Shashi Lake (popularly known as Shashi Tso) is a lakes in Kargil district located 08 km from village Sandow. It is an artificial lake located in the upper mountain range of Shashi at an altitude of 4,200 meters (14,000 ft) surrounded by mountains on all sides. The lake is snow-fed so its volume changes with seasons reaching peak volume in June. The lake remains in a frozen state for half of the year. The lake is seasonal and it gets filled up in the months of May–June when the snow starts to melt in the surrounding mountains. It is known for its scenery, cool weather, fresh icy water, and adventures like kayaking and trekking. It is the base camp for trekking to Barbanchanla peak which is the highest peak of Shakar-Chiktan.
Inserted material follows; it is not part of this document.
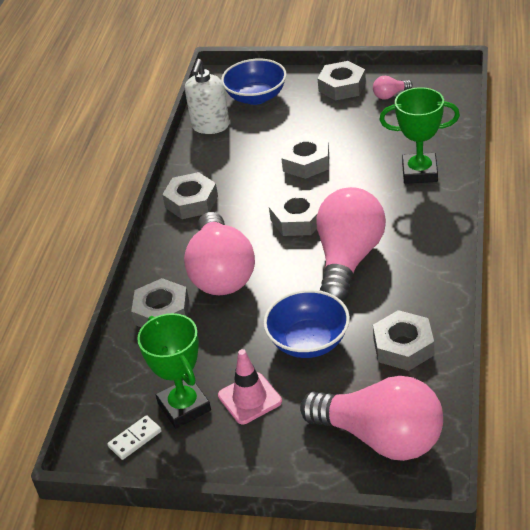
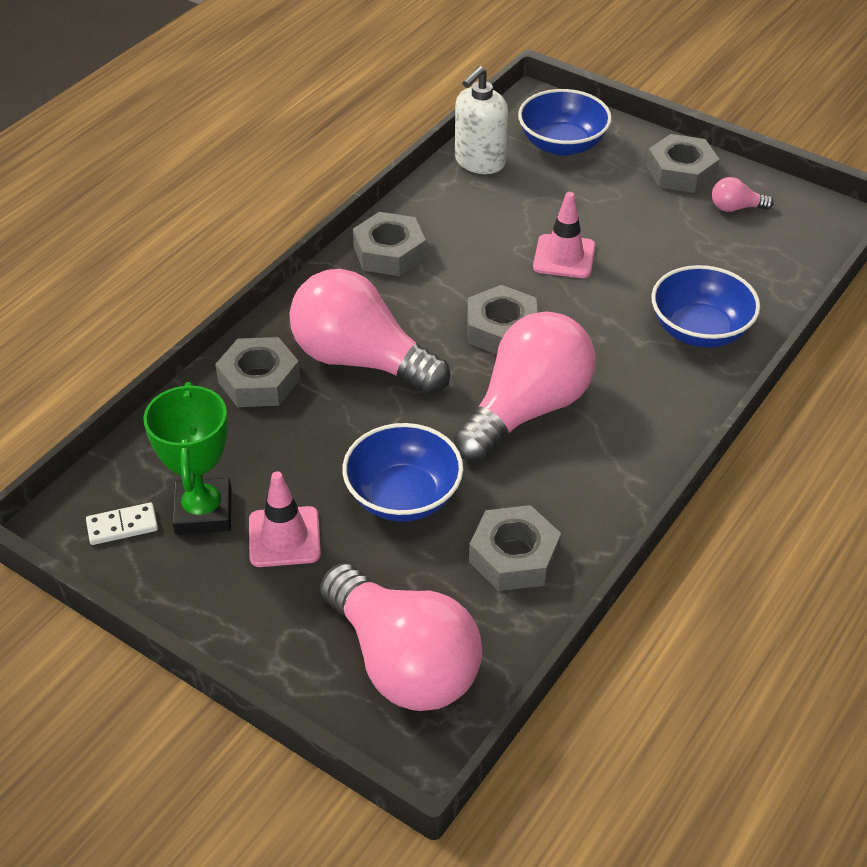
camera: 20 degrees right, 5 degrees up
pink light bulb [184,212,255,295] -> pink light bulb turned 105 degrees clockwise [289,269,450,395]
grey nut [281,133,329,179] -> pink traffic cone [533,192,595,278]
green trophy [379,87,460,184] -> blue bowl [651,265,760,347]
The area surrounding the lake is grazing grounds for livestock of surrounding villagers and wild animals like foxes, deer, ibex, and wolves could be seen around the lake drinking water.

===History===
This lake was constructed about 60 years back by the villagers of the twin villages of Sandow and Yokma Kharboo with the purpose of permanent water source for the agricultural land in the two villages which lie along the stream originating from the lake. A wall was constructed on the lower side of the lake to stop the water and a regulatory water gateway was made to allow water to flow in case overfilled. A required amount of water leaks from the base of the wall which makes it independent, requiring no human to regulate the flowing water level from the lake. The wall was constructed with a slope varying from 40 degrees at the bottom to 60 degrees at the top and one can easily walk even on the slanting wall of the lake.

===Excursions and tourism===
The Lake is connected by road to Sandow and can be reached by road from Kargil. Through Sandow, it is connected to the National highway (NH1) at Khangral and Lotsum. It is 65 km from the district headquarters in Kargil and 200 km from Leh.